Runway Report: Belted and Plaited

by Frank Rizzieri

The Belt Way

With corseted waistlines a focus at the Tibi spring/summer 2017 show, figuring out how to carry over the nip factor to hair is, well, a cinch for Aveda lead stylist Frank Rizzieri. “It’s really a modern take on old glamour,” he says of the ponytail he’s crafted for the runway. To keep it extra neat and glossy, he runs Aveda Damage Remedy Split End Repair (@aveda) through the ends. Then, he applies Thickening Tonic from the roots to ends to “add a little grip to hold the style.”. After blow-drying hair straight, he draws an off-kilter parting tailored to flatter each individual girl—a small detail that helps modernize the look.  “The girls are looking really clean but with center parts that are slightly off-center,” he says.

Once Rizzieri gathers the hair into a low ponytail at the nape of the neck, he introduces an element that takes this style to a whole new level: A long belt buckle tie, specifically designed to mimic the exaggerated belt silhouette heavily used in the Tibi collection, winds its way around the base of the ponytail; its lengthy ends left to swing with the ponytail as the girls walk. It’s a style that’s literally a cinch and one your clients can easily replicate whenever they want to elevate a simple ponytail.

Jeans for Refugees

Step Up to the Plait

Why has braiding exploded over the last few years?
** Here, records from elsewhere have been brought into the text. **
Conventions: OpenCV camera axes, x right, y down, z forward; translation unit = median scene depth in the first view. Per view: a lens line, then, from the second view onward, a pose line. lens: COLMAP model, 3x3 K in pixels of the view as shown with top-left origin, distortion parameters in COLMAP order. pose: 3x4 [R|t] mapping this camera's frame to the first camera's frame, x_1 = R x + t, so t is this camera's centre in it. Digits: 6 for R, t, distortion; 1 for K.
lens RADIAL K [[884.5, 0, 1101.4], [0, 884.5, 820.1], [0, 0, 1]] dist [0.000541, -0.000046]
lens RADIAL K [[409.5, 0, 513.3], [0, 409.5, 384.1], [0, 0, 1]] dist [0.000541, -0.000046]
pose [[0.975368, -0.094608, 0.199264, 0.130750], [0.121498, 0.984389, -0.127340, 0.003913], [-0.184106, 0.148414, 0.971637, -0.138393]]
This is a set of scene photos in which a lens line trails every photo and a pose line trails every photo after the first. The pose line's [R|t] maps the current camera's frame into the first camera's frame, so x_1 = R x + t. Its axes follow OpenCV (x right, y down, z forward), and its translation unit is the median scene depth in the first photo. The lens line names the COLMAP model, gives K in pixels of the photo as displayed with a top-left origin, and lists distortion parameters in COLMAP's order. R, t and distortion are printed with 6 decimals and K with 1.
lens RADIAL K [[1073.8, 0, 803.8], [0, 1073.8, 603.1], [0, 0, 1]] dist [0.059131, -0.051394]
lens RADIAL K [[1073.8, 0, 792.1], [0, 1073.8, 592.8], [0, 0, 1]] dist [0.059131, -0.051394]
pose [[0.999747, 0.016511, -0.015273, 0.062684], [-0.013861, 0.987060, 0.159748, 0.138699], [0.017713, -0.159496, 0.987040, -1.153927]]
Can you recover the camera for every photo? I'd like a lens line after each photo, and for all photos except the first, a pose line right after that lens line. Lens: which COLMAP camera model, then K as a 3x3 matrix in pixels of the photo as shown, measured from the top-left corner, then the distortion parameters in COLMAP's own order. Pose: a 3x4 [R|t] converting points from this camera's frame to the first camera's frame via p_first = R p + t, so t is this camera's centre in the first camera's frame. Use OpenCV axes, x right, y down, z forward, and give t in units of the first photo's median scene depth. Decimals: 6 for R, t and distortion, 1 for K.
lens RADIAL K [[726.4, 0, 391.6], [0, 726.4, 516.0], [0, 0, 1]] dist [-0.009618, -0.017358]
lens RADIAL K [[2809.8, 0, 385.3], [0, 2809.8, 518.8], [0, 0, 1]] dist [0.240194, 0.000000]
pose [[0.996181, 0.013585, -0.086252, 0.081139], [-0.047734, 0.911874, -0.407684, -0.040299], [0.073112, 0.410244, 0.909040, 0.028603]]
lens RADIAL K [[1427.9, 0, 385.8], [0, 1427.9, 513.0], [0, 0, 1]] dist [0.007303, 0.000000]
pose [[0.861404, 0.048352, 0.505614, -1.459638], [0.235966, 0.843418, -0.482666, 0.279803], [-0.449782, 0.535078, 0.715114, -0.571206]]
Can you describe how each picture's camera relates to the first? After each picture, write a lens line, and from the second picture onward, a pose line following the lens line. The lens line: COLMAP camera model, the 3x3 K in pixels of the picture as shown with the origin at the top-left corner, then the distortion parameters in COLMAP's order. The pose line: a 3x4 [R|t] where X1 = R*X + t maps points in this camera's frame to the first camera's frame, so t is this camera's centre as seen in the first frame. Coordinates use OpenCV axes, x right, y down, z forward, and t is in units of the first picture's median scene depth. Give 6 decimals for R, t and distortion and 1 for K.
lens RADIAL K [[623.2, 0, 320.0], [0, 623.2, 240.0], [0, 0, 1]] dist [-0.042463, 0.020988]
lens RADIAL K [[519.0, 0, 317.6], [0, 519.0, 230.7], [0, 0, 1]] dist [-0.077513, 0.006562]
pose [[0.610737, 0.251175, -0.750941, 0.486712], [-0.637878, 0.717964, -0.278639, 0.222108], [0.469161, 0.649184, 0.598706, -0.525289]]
It’s not as though the plait hasn’t been around for eons—we’re talking thousands of years. Historically, braids have been signifiers of age, religion, ethnicity and status—and that’s a lot to bear for such beautiful hair. These days, the meaning behind a braid may be nothing more than the wearer’s desire to try something new.

Braids have become a way for stylists to flex their creative chops, orchestrating increasingly complex versions (like the French rope braids seen at Jeans For Refugees) that inspire and boggle the mind. For clients, the pull to weave could be as simple as capturing memories past. Certainly, braids can reflect youth; weave one on each side of your client’s head like the style seen at Simone Rocha, and you instantly transport her back in time—maybe to her grade school days, when her biggest worry was getting caught passing notes in class. Or, perhaps clients plait to manifest elegance; regal styles, like the looped and twisted braided bun at Erdem, demand their wearer hold her head high, confidence becoming a requisite offshoot.

While braids can be precise or deconstructed, thick or thin, inlaid or 3-D, rope or fishtail—they demand some dexterity of the brain, and your clients might not be able to execute anything more than a simple three-strand braid on their own. But as the runways reflect, there is so much more to plaited styles than wham, bam, three strands this season—and that’s where you step up to the plait.